TASK 1
Answer these questions from the passage about William Dobson:
(a) In what year did the death mentioned at the start take place?
(b) Works by which two artists did Dobson copy?
(c) What collection did Dobson have access to?
TASK 2
Reproduce the passage about William Dobson from "Upon his death" up to and including "of the era.".
TASK 3
In one to three sentences, explain why the passage about William Dobson calls him the most prominent native-born English artist of the era.

Upon his death in 1641, van Dyke's position as portraitist to the royal family was filled, practically if not formally, by William Dobson, who is known to have had access to the Royal Collection and copied works by Titian and van Dyck. Dobson was thus the most prominent native-born English artist of the era.

LISTED ENTRIES
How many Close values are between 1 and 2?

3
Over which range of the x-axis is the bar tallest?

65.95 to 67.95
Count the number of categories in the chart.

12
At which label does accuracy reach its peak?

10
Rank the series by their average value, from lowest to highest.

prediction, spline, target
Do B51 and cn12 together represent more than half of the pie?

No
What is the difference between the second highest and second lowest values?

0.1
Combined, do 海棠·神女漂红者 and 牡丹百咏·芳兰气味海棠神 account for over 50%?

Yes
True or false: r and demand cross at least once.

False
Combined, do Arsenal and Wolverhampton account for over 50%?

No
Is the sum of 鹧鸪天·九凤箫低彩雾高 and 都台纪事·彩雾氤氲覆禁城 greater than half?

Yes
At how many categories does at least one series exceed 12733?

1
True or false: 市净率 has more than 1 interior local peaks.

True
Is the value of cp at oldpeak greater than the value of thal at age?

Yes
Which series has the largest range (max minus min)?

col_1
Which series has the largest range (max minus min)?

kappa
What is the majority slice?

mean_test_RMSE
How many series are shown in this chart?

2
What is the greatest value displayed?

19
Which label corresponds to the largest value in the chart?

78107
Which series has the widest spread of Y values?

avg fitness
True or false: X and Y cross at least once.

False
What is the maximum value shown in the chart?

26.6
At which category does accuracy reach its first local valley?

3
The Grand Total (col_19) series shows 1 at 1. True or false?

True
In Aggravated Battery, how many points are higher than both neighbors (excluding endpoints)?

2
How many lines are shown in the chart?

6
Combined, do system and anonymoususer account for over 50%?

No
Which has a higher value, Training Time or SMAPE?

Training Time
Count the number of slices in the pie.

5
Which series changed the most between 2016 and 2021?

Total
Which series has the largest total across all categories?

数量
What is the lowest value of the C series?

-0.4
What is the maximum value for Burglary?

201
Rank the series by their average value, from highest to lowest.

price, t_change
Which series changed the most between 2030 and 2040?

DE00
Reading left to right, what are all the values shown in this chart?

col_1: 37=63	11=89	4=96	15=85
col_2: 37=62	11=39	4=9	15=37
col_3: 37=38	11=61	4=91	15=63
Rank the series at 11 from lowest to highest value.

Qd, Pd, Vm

RESPONSE 1
(a) 1641
(b) Titian and van Dyck
(c) The Royal Collection

RESPONSE 2
Upon his death in 1641, van Dyke's position as portraitist to the royal family was filled, practically if not formally, by William Dobson, who is known to have had access to the Royal Collection and copied works by Titian and van Dyck. Dobson was thus the most prominent native-born English artist of the era.

RESPONSE 3
After the death in 1641, Dobson filled the position of portraitist to the royal family in practice, though not formally. The passage draws its conclusion from this.